Letís Stay Together. The High Cost of a Euro Break-up < Back
A good marriage or a messy break-up? This was the question posed about the eurozone by Prof. Alfredo Pastor in a meeting organized by the Alumni Association at the offices of asset managers Blackrock in the City of London last night. Roger Tooze, Blackrock’s managing director of finance, introduced Pastor and Daniel Franklin, executive editor of The Economist, who began the meeting with a discussion of four possible scenarios.
These scenarios amounted to variations on keeping the euro and Europe either stagnating or being successful, or ditching the euro with the same choice of outcomes. “The separation scenarios look very difficult but that doesn’t mean they won’t happen,” Franklin said. “Because of a lack of political will, the disaster could happen almost by accident. What is happening in this crisis is that the inconceivable has become worryingly imaginable.”
Abandoning the euro would lead to protectionism and an endless round of devaluation, said Pastor. “If your debt burden is in a foreign currency, even devaluation won’t save you. Spain devalued in 1993 but then it didn’t have foreign debt.” If we follow the divorce route, how are we going to restructure debt amicably? “The burden is too great to go it alone. Europe would have to reconstruct a monetary framework in which the stronger currencies would commit to supporting weaker ones.”
Insisting that Europe’s problems are not as great as they are painted, Pastor pointed out that the eurozone debt problem is internal; it doesn’t have external debt. The EU has to guarantee member states’ debts, he said, pointing out that in nation states, wealthier regions have always subsidized the poorer ones and this is the same for Europe as a whole. “If we had a fiscal union there wouldn’t be a debt problem,” he added. And if we don’t, the cost of borrowing could become so high that a country such as Spain would have no option but to default, he said.
Taking up the question of greater union, Franklin commented that there is potentially a big divide between France and Germany over how a federal Europe would look. “The Germans would expect political convergence to precede monetary convergence and but that is not how most people in Europe see it,” he said.

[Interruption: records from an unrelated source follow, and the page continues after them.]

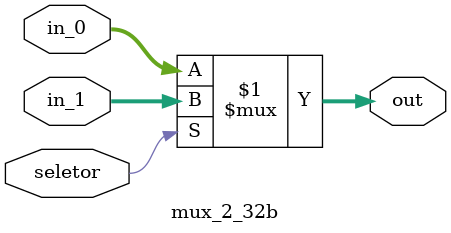
<source format=v>
module mux_2_32b(
    input wire seletor,
    input wire [31:0] in_0,
    input wire [31:0] in_1,
    output wire [31:0] out
);

    assign out = (seletor ? in_1 : in_0);

endmodule

</source>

Pastor’s view was that the real problem with integration isn’t Germany, it’s France. “France will never accept just being an equal member,” he said. Franklin pointed out that we have the unusual spectacle of a euroskeptic United Kingdom calling on the eurozone to have tighter fiscal union.
“Euroskeptics see the crisis as an opportunity to get the UK out of Europe,” he said. “Britain may not pull out of Europe but it may fall out of it, especially as all treaty changes have to be put to referendum.” The UK seems to be a spectator but is actually very vulnerable to what happens in the eurozone, Franklin said, while Pastor said he believed that “the UK is indispensable to the EU.”
Franklin asked Pastor if, after a long period of denial, Spain was finally facing up to reality. “There is little left to deny,” Pastor said drily, adding that it was an exaggeration to say the entire Spanish banking system is discredited. “Spain is too inward-looking and not aware enough of it position in the world and as a result it wastes valuable time when it comes to making decisions. The problem is that from the northern point of view it isn’t enough that we have to pay our debts, we also have to be punished.”